YOUR OBJECTIVE: Note how many lines in the entries below contain the string "depth", and answer with that number and no other text.

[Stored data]
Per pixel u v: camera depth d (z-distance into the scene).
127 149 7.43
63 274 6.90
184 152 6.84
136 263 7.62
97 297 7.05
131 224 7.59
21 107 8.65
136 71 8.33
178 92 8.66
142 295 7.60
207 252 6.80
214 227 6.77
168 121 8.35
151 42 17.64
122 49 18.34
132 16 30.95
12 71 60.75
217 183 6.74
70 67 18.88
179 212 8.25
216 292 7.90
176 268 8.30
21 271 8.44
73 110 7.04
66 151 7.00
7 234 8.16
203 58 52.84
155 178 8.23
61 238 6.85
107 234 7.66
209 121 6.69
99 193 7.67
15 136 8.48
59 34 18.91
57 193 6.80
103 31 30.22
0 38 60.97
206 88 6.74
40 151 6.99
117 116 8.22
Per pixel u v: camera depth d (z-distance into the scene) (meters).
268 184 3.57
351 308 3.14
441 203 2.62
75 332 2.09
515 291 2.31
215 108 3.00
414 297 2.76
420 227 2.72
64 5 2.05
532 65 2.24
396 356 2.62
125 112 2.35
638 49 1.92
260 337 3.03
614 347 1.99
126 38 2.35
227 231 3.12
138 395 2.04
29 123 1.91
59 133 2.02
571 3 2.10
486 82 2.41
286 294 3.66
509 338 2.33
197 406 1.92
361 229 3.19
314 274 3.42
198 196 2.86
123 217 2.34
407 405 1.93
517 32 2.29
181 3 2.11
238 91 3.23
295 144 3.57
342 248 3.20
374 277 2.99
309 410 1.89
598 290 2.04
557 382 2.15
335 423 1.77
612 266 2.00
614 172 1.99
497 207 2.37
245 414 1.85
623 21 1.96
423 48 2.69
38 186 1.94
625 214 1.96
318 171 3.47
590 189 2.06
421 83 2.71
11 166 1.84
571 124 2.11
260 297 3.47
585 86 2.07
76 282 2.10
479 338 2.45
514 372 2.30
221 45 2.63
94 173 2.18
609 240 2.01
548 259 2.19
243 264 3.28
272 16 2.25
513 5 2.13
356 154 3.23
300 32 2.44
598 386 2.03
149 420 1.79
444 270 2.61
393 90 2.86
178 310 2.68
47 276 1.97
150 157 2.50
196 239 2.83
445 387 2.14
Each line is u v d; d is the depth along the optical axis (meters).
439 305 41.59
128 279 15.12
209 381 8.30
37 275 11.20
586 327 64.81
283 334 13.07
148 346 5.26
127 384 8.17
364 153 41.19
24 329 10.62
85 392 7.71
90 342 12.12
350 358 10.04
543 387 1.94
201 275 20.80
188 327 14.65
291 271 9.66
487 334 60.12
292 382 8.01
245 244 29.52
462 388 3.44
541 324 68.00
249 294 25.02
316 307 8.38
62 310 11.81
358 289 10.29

EXPECTED ANSWER: 3